Open and code platforms are critical, he continued, because they allow a whole ecosystem of third party innovators to create: “The main reason I'm excited is that it represents an important juncture for HIT.”
William C. Moyers shared a powerful message of addiction, recovery and hope. A self-described “man with everything,” he ended up going down the path of addiction. Twenty-three years ago, when his family had tracked him down to a “violent crack house in Atlanta,” he began his recovery journey. Today, Moyers is the vice president of public affairs and community relations at the Hazelden Betty Ford Foundation, a nonprofit alcohol and drug addiction treatment provider.
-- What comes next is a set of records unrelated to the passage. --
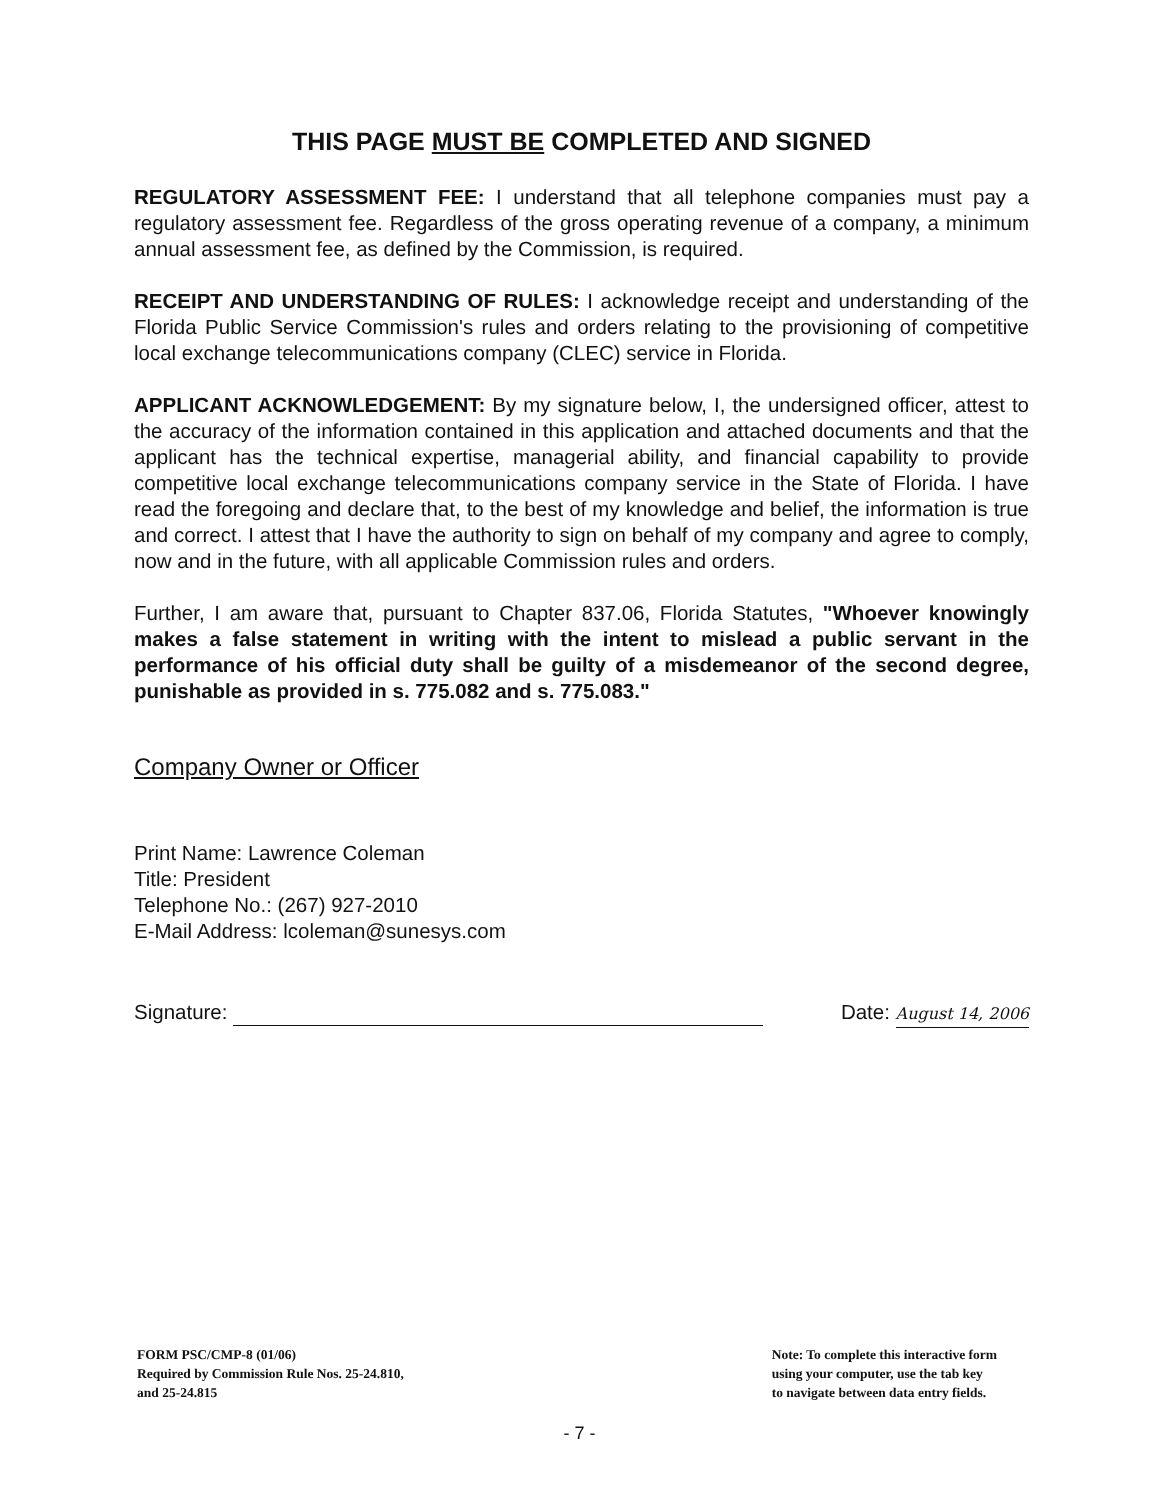THIS PAGE MUST BE COMPLETED AND SIGNED
REGULATORY ASSESSMENT FEE: I understand that all telephone companies must pay a regulatory assessment fee. Regardless of the gross operating revenue of a company, a minimum annual assessment fee, as defined by the Commission, is required.
RECEIPT AND UNDERSTANDING OF RULES: I acknowledge receipt and understanding of the Florida Public Service Commission's rules and orders relating to the provisioning of competitive local exchange telecommunications company (CLEC) service in Florida.
APPLICANT ACKNOWLEDGEMENT: By my signature below, I, the undersigned officer, attest to the accuracy of the information contained in this application and attached documents and that the applicant has the technical expertise, managerial ability, and financial capability to provide competitive local exchange telecommunications company service in the State of Florida. I have read the foregoing and declare that, to the best of my knowledge and belief, the information is true and correct. I attest that I have the authority to sign on behalf of my company and agree to comply, now and in the future, with all applicable Commission rules and orders.
Further, I am aware that, pursuant to Chapter 837.06, Florida Statutes, "Whoever knowingly makes a false statement in writing with the intent to mislead a public servant in the performance of his official duty shall be guilty of a misdemeanor of the second degree, punishable as provided in s. 775.082 and s. 775.083."
Company Owner or Officer
Print Name: Lawrence Coleman
Title: President
Telephone No.: (267) 927-2010
E-Mail Address: lcoleman@sunesys.com
Signature: Date: August 14, 2006
FORM PSC/CMP-8 (01/06)
Required by Commission Rule Nos. 25-24.810,
and 25-24.815
Note: To complete this interactive form
using your computer, use the tab key
to navigate between data entry fields.
- 7 -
“Addiction is a bipartisan illness that deserves a bipartisan solution,” Moyers said. "The miracle of recovery is only starting when we get sober.” He ended with an inspiring action item for the health care professionals in the room: “Lead the way in continuing to embrace what has worked for so long so we can do a better job for the sake of those that still suffer, who's tomorrow depends on what we do for them today.”
In describing the future of health care, Rachel Maguire, research director at the Institute for the Future, discussed the impulse for people to go straight for the numbers. Demographics changes, technological advancements and incidences of diseases dominate our understanding of the future of health.
"When we analyze the future of health care with numbers, it can feel prescribed,” she said. “This can narrow our understanding. We can't just use numbers – numbers are the outcome. We need to have agency – we need to take action to shape the future of health care.”
Maguire discussed how we need to analyze more than just the numbers through the lens of a caring ecosystem, survivorship care, health-aware worlds (IoT) and re-entry health. She also noted how consumer technology will push our understanding forward.
The last full day of #CHC17 wrapped with the annual bash in the Kansas City Power & Light District.